-- Passage to read --
● ● ● ● ●

On this week’s episode of Upzoned, host Abby Kinney—an urban planner in Kansas City—is discussing “The Local Case for Reparations” with the article’s author (and regular cohost) Chuck Marohn, as well as with Joe Minicozzi, principal at Urban3. Abby, Chuck, and Joe talk about Urban3’s data-driven analysis in Kansas City, the policies that have made Kansas City financially fragile, and what it will take to stop the bleeding in disinvested neighborhoods. (It’s less than you might think.) They talk about the high price cities are paying for inaction, and why cities already have the tools they need to make the change they say they want.

Then in the Downzone, Abby talks about an upcoming mountain biking trip to Arkansas. Joe recommends a trifecta of books on race, as well as a book on human behavior. And Chuck recommends the newest book by Bob Woodward.

Additional Show Notes

September 23, 2020  

Fragile Policies are Making California More Vulnerable to Megafires

California is experiencing its worst fire season since 1910. So far (the fire season typically runs into December), more than 3.4 million acres have burned. Among the state’s six biggest fires of the last 90 years, five are from August or September 2020. The Creek Fire alone has destroyed nearly 287,000 acres in two counties, making it the largest single fire in California history.

Superlatives like these—superlatives we seem to update every year or two—suggest that we really don’t know how to prevent megafires. But that’s not the case. We know what to do...we just lack the cultural and political will to do them. As Elizabeth Weil recently wrote in ProPublica:

The pattern is a form of insanity: We keep doing overzealous fire suppression across California landscapes where the fire poses little risk to people and structures. As a result, wildland fuels keep building up. At the same time, the climate grows hotter and drier. Then, boom: the inevitable. The wind blows down a power line, or lightning strikes dry grass, and an inferno ensues.

On this week’s episode of Upzoned, Abby Kinney, an urban planner in Kansas City, and Strong Towns president Chuck Marohn, talk about fire suppression, development, and other policies that are putting California’s land, people, and economy more at risk from megafires. They talk about the “spooky wisdom” of Native Americans who used controlled burns to clear underbrush and encourage new plant growth...and how we’ve largely ignored that wisdom. And they discuss why laying all the blame on climate change obscures the things we can do right now to make our lands—and our cities—stronger and more resilient.

Then in the Downzone, Chuck describes the joys of watching Minnesota Twins baseball with one of his daughters. And Abby is looking ahead to Halloween.

Additional Show Notes

September 16, 2020  

For City Planners, Community Consensus Shouldn’t Be the Standard

Aiming for community consensus when making planning decisions sounds like a noble goal. Yet in practice, says Jeremy Levine in a recent article in Shelterforce, a consensus approach to community participation often supports “elite authority” and the status quo rather than challenges them.

● ● ● ● ●

-- Dataset records --

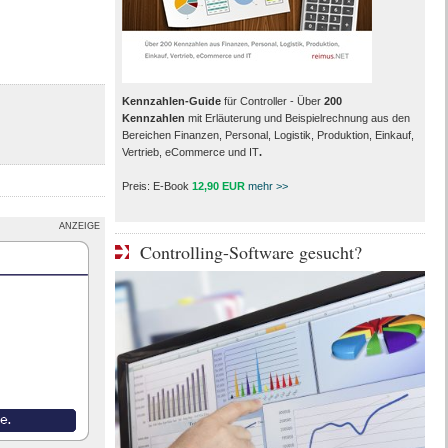
Kennzahlen-Guide
für Controller - Über
200
Kennzahlen
mit Erläuterung und Beispielrechnung aus den
Bereichen Finanzen, Personal, Logistik, Produktion, Einkauf,
Vertrieb, eCommerce und IT
.
Preis: E-Book
12,90 EUR
mehr >>
ANZEIGE
Controlling-Software gesucht?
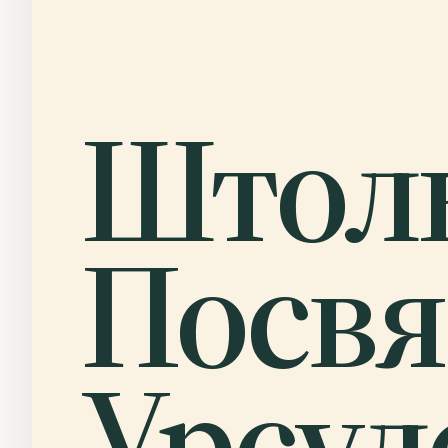
Штол
Посв
Урсул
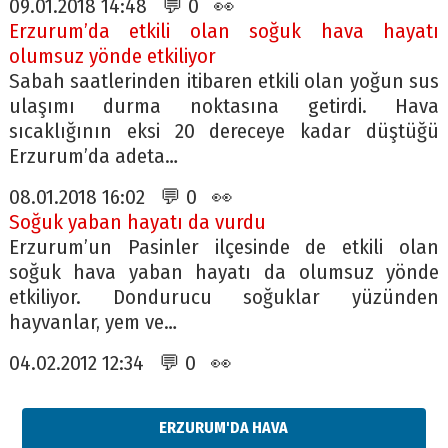
09.01.2018 14:48 💬 0 👀
Erzurum’da etkili olan soğuk hava hayatı
olumsuz yönde etkiliyor
Sabah saatlerinden itibaren etkili olan yoğun sus
ulaşımı durma noktasına getirdi. Hava
sıcaklığının eksi 20 dereceye kadar düştüğü
Erzurum’da adeta…
08.01.2018 16:02 💬 0 👀
Soğuk yaban hayatı da vurdu
Erzurum’un Pasinler ilçesinde de etkili olan
soğuk hava yaban hayatı da olumsuz yönde
etkiliyor. Dondurucu soğuklar yüzünden
hayvanlar, yem ve…
04.02.2012 12:34 💬 0 👀
ERZURUM'DA HAVA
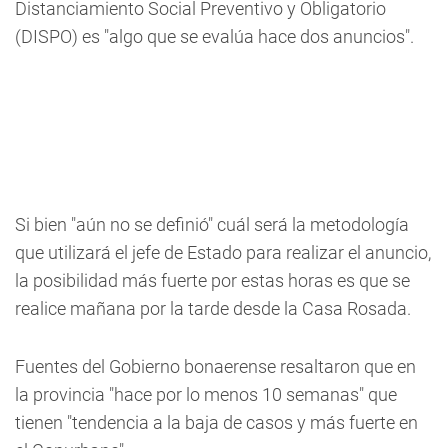
Distanciamiento Social Preventivo y Obligatorio
(DISPO) es "algo que se evalúa hace dos anuncios".
Si bien "aún no se definió" cuál será la metodología
que utilizará el jefe de Estado para realizar el anuncio,
la posibilidad más fuerte por estas horas es que se
realice mañana por la tarde desde la Casa Rosada.
Fuentes del Gobierno bonaerense resaltaron que en
la provincia "hace por lo menos 10 semanas" que
tienen "tendencia a la baja de casos y más fuerte en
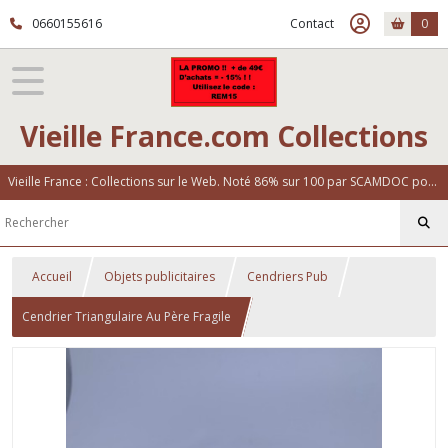
0660155616
Contact
0
Vieille France.com Collections
Vieille France : Collections sur le Web. Noté 86% sur 100 par SCAMDOC pour notre fiabilité
Accueil
Objets publicitaires
Cendriers Pub
Cendrier Triangulaire Au Père Fragile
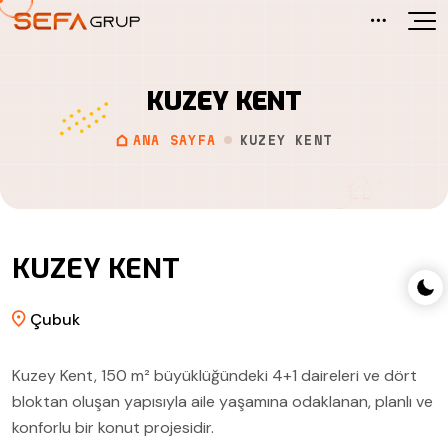
Hakkımızda
SEF Premium
SEF Panorama
KUZEY KENT
Basında Biz
SEF Capital 1
Kampüs Esenboğa
ANA SAYFA
KUZEY KENT
SEF Capital 2
Kampüs Esenboğa Delux
SEF Elite
CaddeLux
KUZEY KENT
SEF Meydan
Yasemin Evleri
Çubuk
SEF Point 70
Cadde Life
Kuzey Kent, 150 m² büyüklüğündeki 4+1 daireleri ve dört
SEF Bağlıca
Kuzey Kent
bloktan oluşan yapısıyla aile yaşamına odaklanan, planlı ve
konforlu bir konut projesidir.
Ness Bağlıca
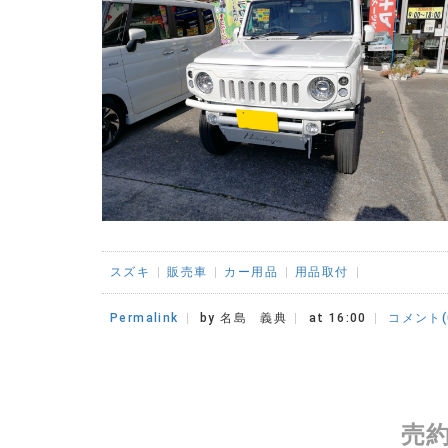
スズキ
販売車
カー用品
用品取付
Permalink
by 名島 義典
at 16:00
コメント(
売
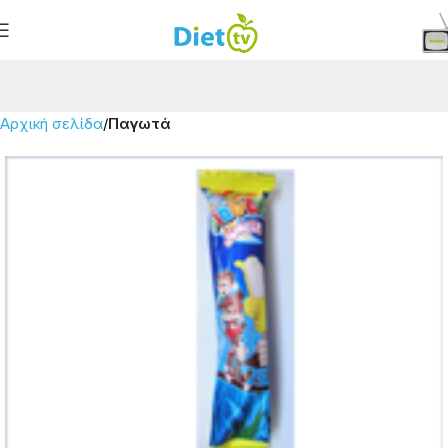
Αρχική σελίδα
Παγωτά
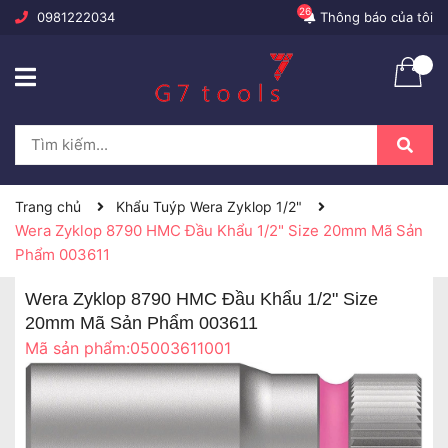
26
0981222034
Thông báo của tôi
Trang chủ
Khẩu Tuýp Wera Zyklop 1/2"
Wera Zyklop 8790 HMC Đầu Khẩu 1/2" Size 20mm Mã Sản
Phẩm 003611
Wera Zyklop 8790 HMC Đầu Khẩu 1/2" Size
20mm Mã Sản Phẩm 003611
Mã sản phẩm:
05003611001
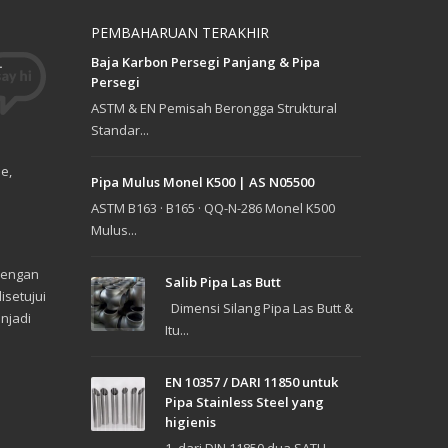
PEMBAHARUAN TERAKHIR
Baja Karbon Persegi Panjang & Pipa
.
Persegi
ASTM & EN Pemisah Berongga Struktural
Standar...
e,
Pipa Mulus Monel K500 | AS N05500
ASTM B163 · B165 · QQ-N-286 Monel K500
Mulus...
dengan
Salib Pipa Las Butt
isetujui
Dimensi Silang Pipa Las Butt &
enjadi
Itu...
EN 10357 / DARI 11850 untuk
Pipa Stainless Steel yang
higienis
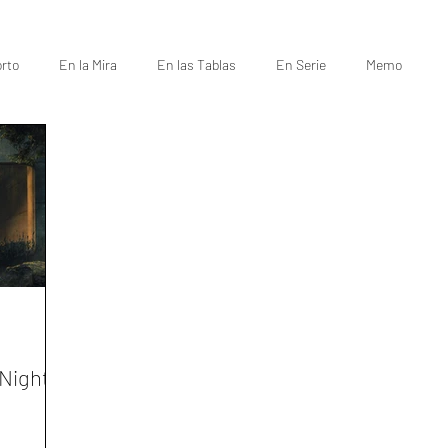
rto
En la Mira
En las Tablas
En Serie
Memo
 Night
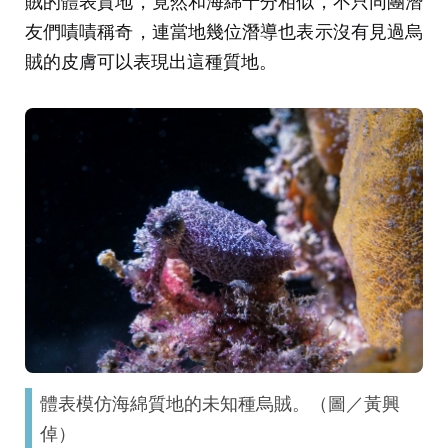
賊的體表質地，竟然和海綿十分相似，不只同團潛
友們嘖嘖稱奇，連當地幾位潛導也表示沒有見過烏
賊的皮膚可以表現出這種質地。
體表模仿海綿質地的未知種烏賊。（圖／黃興
倬）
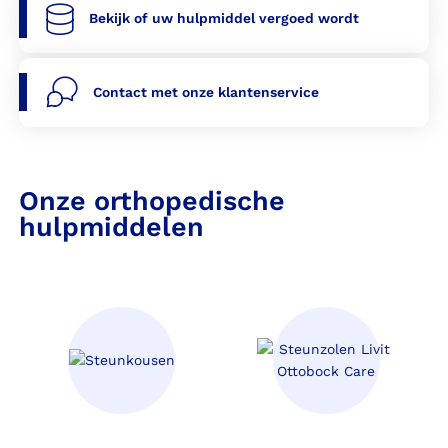
Bekijk of uw hulpmiddel vergoed wordt
Contact met onze klantenservice
Onze orthopedische
hulpmiddelen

● ● ● ● ●

-- Problem 1 --
List every person the Upzoned episode notes name with both a first and a last name.
-- Problem 2 --
From the Upzoned episode notes, repeat word for word the text between "On this week’s episode of Upzoned, host" and "by Bob Woodward.", inclusive.
The items are not needed for this work.

-- Answer box 1 --
Abby Kinney, Chuck Marohn, Joe Minicozzi, Bob Woodward, Elizabeth Weil, Jeremy Levine

-- Answer box 2 --
On this week’s episode of Upzoned, host Abby Kinney—an urban planner in Kansas City—is discussing “The Local Case for Reparations” with the article’s author (and regular cohost) Chuck Marohn, as well as with Joe Minicozzi, principal at Urban3. Abby, Chuck, and Joe talk about Urban3’s data-driven analysis in Kansas City, the policies that have made Kansas City financially fragile, and what it will take to stop the bleeding in disinvested neighborhoods. (It’s less than you might think.) They talk about the high price cities are paying for inaction, and why cities already have the tools they need to make the change they say they want.

Then in the Downzone, Abby talks about an upcoming mountain biking trip to Arkansas. Joe recommends a trifecta of books on race, as well as a book on human behavior. And Chuck recommends the newest book by Bob Woodward.